North Korea, however, has reason to hesitate before going into another round of recriminations. Hunger is worsening and disease is spreading again, according to the latest reports from the World Food Program and others attempting to alleviate North Korea's suffering.

North Korea, while Bush was in Seoul, announced the arrival of a U.S. vessel carrying 23,000 tons of corn - a small portion of the 500,000 tons of emergency food aid promised by the U.S..

It would doubtless be too optimistic to say that North Korea is so deeply in need of relief for its starving people as to want to give in to demands for verification as a guarantee of removal from the U.S. list of terrorist nations and lifting of U.S. trade sanctions.

Until that happens, however, North Korea remains a charter member of Bush's "axis of evil" - a reminder of a crisis that never seems to end. The allusion to the North's human rights record reinforced what appears to have been a conscious U.S. decision to raise the stakes in the great bargaining game over North Korea.

How else to explain Bush's remark that he still sees North Korea as a member of the "axis of evil" - the infamous phrase that he used in his state of the union speech in January 2002, linking North Korea with Iran and Iraq? But he left no doubt he is going to view North Korea that way until or unless the North caves in on rules for verifying that it is getting rid of its nuclear weapons.

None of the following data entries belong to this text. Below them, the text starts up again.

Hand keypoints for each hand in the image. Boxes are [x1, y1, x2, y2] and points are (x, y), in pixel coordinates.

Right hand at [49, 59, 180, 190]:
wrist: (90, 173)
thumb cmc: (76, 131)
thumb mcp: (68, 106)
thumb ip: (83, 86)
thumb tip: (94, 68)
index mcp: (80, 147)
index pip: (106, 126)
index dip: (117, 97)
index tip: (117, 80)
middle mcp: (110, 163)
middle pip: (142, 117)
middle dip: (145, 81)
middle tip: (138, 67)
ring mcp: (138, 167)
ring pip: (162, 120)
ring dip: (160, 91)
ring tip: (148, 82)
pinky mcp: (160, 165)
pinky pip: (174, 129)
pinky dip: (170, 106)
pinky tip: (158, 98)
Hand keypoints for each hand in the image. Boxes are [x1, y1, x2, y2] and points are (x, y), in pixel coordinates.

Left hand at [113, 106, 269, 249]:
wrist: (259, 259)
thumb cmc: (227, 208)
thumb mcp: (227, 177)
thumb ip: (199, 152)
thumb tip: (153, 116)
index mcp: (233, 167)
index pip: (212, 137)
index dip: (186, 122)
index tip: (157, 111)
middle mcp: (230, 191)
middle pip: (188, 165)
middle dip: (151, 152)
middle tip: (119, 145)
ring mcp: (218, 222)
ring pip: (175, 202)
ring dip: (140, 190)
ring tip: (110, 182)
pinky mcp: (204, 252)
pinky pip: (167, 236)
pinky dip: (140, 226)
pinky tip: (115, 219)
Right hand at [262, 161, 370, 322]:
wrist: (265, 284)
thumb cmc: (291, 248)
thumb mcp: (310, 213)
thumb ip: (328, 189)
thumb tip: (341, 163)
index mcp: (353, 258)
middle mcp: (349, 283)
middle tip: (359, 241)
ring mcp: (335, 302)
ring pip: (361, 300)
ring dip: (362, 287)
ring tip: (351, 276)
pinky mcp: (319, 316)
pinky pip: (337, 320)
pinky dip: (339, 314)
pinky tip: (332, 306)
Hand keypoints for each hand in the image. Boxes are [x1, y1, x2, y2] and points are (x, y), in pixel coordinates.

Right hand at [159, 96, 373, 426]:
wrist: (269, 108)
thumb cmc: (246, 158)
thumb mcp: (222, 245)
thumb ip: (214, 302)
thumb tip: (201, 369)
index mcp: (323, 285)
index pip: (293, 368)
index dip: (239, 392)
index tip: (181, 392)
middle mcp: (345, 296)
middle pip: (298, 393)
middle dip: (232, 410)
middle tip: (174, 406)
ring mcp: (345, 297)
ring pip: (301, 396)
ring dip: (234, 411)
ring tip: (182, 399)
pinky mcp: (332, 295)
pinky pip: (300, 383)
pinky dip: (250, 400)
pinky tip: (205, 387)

True, Bush refrained from using the negative terms that he'd tossed out early in his presidency when he remarked how little he trusted North Korean leader Kim Jong-il - and characterized him as "evil". Nonetheless, standing beside South Korea's conservative President Lee, avoiding the use of the Dear Leader's name, Bush said "the North Korean leader is going to have to make certain decisions" if he hoped "to get off the list, the axis of evil list".

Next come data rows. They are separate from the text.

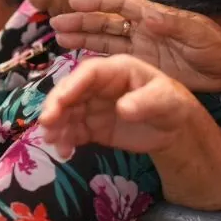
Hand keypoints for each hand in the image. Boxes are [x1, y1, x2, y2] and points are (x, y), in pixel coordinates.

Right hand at [38, 54, 202, 155]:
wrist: (174, 129)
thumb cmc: (172, 104)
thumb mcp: (165, 99)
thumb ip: (145, 102)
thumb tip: (121, 108)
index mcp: (116, 69)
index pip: (88, 72)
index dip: (71, 84)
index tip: (59, 101)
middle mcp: (99, 85)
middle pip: (70, 90)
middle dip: (56, 105)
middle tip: (46, 123)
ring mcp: (93, 105)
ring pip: (67, 112)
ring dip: (56, 124)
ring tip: (52, 141)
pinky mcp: (92, 126)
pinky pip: (73, 131)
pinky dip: (65, 140)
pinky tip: (64, 151)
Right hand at [51, 0, 220, 92]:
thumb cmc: (214, 46)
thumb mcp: (195, 33)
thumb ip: (172, 24)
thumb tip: (149, 16)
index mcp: (153, 15)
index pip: (120, 5)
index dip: (97, 2)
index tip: (75, 2)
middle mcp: (142, 29)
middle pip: (106, 22)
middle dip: (81, 21)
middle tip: (56, 24)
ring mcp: (140, 47)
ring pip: (105, 40)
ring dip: (83, 39)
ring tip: (60, 38)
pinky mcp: (142, 65)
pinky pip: (114, 59)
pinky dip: (96, 58)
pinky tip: (79, 60)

Considering that the U.S. and North Korea had overcome some of their differences, with Pyongyang making a show of having disabled the main components at its nuclear complex at Yongbyon, one can only view these remarks as a startling step backward.

The question is whether Bush was engaging in brinksmanship, if not rhetoric, in his remarks or whether he is prepared finally to have North Korea removed from the State Department's list of nations sponsoring terrorism. The message is that if North Korea fails to come through with a coherent and credible deal for verifying all that it has said it is doing to abandon its nukes, then North Korea stays on the list.

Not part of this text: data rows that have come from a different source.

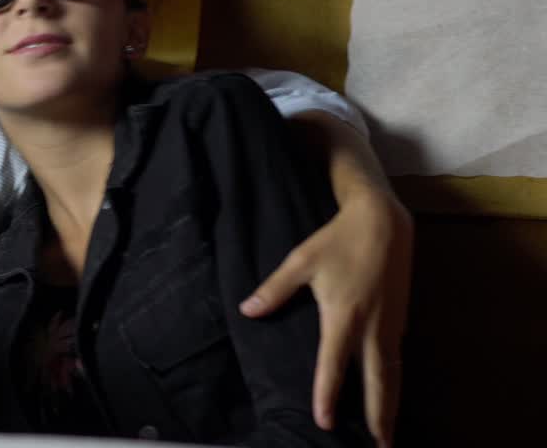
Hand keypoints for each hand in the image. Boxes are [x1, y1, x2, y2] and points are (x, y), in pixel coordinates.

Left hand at [240, 187, 412, 445]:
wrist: (383, 223)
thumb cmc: (337, 241)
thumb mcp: (300, 262)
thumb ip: (274, 290)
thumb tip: (247, 310)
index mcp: (344, 316)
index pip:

It's not just that U.S. officials are skeptical as to whether North Korea has done away with the facilities at Yongbyon while hiding its program for fabricating nuclear weapons with plutonium at their core.

Severe doubts arise as to whether North Korea has fully declared the amount of weapons-grade plutonium it has produced since the breakdown six years ago of the 1994 Geneva agreement, and North Korea still refuses to acknowledge an entirely separate program for developing nukes with enriched uranium.

Bush spoke about uranium and human rights almost in the same breath - something he has never done previously. He was "concerned about North Korea's human rights record" and "concerned about the uranium enrichment".

Ever so politely, Bush got around to what South Korea might do for the U.S. in the Middle East in exchange for U.S. support against the North. Might South Korea return some troops to Afghanistan, from which it withdrew a small medical contingent last year after the abduction of 23 members of a Korean church group, two of whom were killed?

He was asking, he said, for "as much non-combat help as possible".

The language suggested that Bush's show of bluntness may have had a secondary purpose, in addition to bringing the North to terms on the nuclear issue. Bush also hoped to mollify South Korean fears about the U.S. cozying up to the North in recent diplomatic talks, just as North-South confrontation deepens in a time of vitriolic exchanges and intimidation.